With such a state of affairs as this it became a matter of deep importance that there should be some one institution

where the arts of peace might be carried on in safety, where agriculture might be sure of its reward, where literature and science might be studied, and where civilizing influences might be safe from interruption or rapine. The monasteries gave an opportunity for such an ameliorating influence to spring up. They were spared, even in war, by the reverence of the people for the Church; and they became places where peaceful minds might retire for honest work and learning and thinking, away from the fierce turmoil of a still essentially barbaric and predatory community. At the same time they encouraged the development of this very type of mind by turning the reproach of cowardice, which it would have carried with it in heathen times, into an honor and a mark of holiness. Every monastery became a center of light and of struggling culture for the surrounding district. They were at once, to the early English recluse, universities and refuges, places of education, of retirement, and of peace in the midst of a jarring and discordant world.

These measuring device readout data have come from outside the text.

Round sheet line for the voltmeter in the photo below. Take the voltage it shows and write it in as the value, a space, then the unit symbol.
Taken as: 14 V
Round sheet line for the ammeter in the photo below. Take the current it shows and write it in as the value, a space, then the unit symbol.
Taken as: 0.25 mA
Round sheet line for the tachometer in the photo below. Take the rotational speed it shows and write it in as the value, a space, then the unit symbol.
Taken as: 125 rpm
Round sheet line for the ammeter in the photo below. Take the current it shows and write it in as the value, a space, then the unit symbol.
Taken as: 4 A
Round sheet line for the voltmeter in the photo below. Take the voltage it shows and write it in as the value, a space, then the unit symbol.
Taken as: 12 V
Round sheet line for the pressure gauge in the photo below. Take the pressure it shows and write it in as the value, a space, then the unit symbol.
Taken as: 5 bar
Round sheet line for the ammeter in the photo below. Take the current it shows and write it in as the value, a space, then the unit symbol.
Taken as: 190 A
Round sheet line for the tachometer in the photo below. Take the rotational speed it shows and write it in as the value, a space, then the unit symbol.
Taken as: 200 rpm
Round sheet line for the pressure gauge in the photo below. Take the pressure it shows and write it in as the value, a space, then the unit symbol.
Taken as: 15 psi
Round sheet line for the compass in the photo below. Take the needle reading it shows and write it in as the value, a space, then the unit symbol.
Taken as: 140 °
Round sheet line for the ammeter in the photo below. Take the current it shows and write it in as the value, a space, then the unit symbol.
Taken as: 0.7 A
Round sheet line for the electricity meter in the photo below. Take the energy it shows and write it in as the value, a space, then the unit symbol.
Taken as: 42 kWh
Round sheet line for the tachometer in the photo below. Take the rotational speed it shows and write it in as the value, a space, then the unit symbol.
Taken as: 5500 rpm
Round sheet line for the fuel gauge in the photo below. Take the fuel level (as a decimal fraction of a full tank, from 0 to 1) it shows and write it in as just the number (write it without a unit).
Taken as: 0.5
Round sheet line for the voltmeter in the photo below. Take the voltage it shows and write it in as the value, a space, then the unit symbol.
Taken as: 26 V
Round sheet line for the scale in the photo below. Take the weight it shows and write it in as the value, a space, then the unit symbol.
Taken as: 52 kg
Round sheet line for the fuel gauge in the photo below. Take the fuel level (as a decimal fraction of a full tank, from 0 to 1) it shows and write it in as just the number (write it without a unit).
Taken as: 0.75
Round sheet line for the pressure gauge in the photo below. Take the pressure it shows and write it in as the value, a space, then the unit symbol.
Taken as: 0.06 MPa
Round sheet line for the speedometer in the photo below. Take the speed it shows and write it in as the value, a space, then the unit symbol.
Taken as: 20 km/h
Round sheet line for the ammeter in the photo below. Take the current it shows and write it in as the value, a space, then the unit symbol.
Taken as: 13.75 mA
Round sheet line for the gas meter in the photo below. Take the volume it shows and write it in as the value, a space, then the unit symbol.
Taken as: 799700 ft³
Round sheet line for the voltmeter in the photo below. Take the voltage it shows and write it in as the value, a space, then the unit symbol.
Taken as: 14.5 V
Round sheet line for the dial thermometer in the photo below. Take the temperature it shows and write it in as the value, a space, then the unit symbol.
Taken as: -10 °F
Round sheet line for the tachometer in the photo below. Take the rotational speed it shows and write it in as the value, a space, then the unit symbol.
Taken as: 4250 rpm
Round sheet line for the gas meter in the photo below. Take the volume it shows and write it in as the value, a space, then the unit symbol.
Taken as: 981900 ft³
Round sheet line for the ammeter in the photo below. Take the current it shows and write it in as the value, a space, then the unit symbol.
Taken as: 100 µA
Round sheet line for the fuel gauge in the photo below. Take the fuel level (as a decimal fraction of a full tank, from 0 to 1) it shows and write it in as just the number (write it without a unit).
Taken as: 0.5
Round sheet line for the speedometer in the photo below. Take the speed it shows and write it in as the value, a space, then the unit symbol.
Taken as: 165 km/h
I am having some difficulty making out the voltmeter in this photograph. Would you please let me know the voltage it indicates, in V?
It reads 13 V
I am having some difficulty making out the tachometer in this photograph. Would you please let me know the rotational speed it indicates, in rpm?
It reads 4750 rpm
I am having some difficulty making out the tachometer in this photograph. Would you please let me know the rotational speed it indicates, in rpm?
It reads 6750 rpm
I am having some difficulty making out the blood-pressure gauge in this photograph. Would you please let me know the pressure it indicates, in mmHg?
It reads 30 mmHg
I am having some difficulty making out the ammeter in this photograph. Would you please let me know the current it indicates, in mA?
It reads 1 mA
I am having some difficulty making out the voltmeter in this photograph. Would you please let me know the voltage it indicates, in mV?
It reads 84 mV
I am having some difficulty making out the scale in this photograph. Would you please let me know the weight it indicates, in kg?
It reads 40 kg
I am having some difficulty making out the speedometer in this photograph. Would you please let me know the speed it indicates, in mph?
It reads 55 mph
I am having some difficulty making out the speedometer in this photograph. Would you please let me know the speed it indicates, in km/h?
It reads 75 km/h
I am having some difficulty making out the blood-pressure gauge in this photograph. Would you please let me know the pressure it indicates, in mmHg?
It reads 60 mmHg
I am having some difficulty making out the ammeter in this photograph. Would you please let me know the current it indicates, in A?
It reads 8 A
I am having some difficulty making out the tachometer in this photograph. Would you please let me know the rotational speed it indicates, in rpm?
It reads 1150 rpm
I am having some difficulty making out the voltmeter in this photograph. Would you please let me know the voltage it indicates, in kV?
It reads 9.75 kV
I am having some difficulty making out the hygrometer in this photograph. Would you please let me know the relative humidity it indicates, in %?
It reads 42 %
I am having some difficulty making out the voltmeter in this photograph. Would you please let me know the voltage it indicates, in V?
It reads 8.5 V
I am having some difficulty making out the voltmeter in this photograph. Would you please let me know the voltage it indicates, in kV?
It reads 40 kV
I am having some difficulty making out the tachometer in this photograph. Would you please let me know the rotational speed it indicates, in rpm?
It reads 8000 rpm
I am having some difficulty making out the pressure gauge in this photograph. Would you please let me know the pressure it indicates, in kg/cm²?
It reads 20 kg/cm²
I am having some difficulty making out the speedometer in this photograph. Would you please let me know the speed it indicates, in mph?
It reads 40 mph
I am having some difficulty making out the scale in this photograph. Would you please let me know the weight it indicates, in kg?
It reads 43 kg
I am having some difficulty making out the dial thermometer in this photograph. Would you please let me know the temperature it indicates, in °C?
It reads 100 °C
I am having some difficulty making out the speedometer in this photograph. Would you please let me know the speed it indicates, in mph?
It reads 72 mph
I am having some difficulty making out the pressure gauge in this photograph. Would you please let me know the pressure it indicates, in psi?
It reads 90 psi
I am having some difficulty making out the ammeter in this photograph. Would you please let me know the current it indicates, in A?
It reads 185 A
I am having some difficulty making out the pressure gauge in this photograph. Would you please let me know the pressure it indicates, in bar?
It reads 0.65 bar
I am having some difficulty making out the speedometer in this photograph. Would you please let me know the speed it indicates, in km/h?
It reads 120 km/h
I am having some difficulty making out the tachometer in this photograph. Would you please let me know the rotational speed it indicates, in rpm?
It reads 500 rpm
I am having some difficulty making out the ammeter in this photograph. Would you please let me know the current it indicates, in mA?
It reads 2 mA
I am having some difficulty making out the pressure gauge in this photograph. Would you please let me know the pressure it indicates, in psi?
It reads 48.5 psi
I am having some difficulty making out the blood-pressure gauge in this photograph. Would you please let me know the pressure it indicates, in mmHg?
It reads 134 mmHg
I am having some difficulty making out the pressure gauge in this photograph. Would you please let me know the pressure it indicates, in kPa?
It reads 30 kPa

In the Roman south many, if not all, of the monasteries seem to have been planned on the regular models; but in the north, where the Irish missionaries had borne the largest share in the work of conversion, the monasteries were irregular bodies on the Irish plan, where an abbot or abbess ruled over a mixed community of monks and nuns. Hild, a member of the Northumbrian princely family, founded such an abbey at Streoneshalch (Whitby), made memorable by numbering among its members. the first known English poet, Caedmon. St. John of Beverley, Bishop of Hexham, set up a similar monastery at the place with which his name is so closely associated. The Irish monks themselves founded others at Lindisfarne and elsewhere. Even in the south some Irish abbeys existed. In process of time, however, as the union with Rome grew stronger, all these houses conformed to the more regular usage, and became monasteries of the ordinary Benedictine type.